[Extracted records]

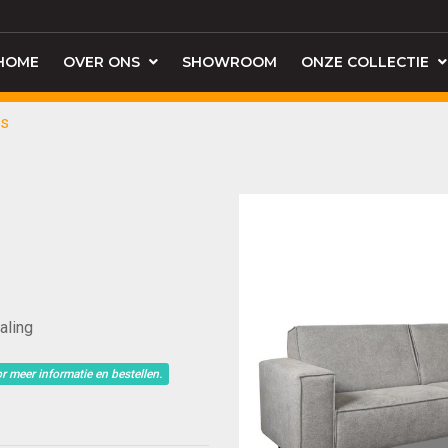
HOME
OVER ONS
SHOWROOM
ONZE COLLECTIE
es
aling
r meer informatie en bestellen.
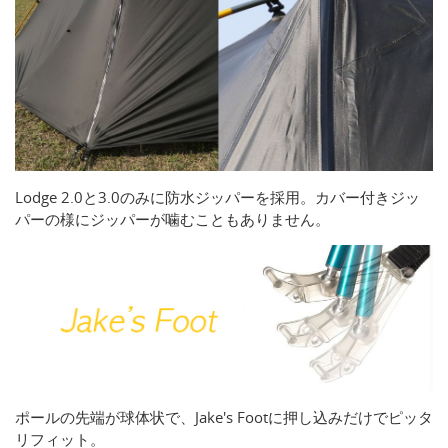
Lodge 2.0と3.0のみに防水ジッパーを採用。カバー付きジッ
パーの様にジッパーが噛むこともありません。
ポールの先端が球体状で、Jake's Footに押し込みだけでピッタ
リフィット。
...
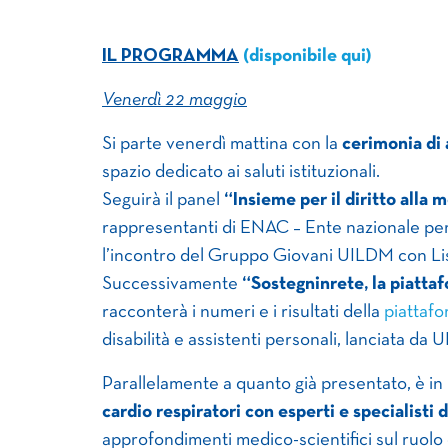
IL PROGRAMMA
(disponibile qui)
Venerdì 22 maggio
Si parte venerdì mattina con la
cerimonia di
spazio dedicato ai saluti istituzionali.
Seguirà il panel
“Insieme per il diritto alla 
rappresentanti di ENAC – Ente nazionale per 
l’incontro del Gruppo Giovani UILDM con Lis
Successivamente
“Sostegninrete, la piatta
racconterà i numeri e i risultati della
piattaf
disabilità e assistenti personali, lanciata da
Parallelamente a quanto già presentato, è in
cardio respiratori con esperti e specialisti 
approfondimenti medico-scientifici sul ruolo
* * *
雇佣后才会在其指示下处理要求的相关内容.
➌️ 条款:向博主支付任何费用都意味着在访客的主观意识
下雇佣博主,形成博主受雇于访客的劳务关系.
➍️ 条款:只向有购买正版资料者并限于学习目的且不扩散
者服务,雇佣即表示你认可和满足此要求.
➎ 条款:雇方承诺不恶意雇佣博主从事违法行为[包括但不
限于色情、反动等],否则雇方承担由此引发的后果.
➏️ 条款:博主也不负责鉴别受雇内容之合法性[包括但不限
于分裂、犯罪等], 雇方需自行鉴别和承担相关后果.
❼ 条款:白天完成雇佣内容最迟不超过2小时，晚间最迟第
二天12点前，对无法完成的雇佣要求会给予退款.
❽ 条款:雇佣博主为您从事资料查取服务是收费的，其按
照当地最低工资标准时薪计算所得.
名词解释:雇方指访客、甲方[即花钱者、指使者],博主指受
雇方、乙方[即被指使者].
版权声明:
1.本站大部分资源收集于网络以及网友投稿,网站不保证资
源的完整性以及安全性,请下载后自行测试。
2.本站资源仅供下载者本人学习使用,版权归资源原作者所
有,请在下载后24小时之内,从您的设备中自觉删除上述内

→ EXERCISE: Keeping every character as it is, restate the lines above that run from the line with "IL PROGRAMMA" through the line with "approfondimenti medico-scientifici sul ruolo", both included, and nothing else.

→ YOUR SOLUTION:
IL PROGRAMMA
(disponibile qui)
Venerdì 22 maggio
Si parte venerdì mattina con la
cerimonia di
spazio dedicato ai saluti istituzionali.
Seguirà il panel
“Insieme per il diritto alla 
rappresentanti di ENAC – Ente nazionale per 
l’incontro del Gruppo Giovani UILDM con Lis
Successivamente
“Sostegninrete, la piatta
racconterà i numeri e i risultati della
piattaf
disabilità e assistenti personali, lanciata da
Parallelamente a quanto già presentato, è in
cardio respiratori con esperti e specialisti 
approfondimenti medico-scientifici sul ruolo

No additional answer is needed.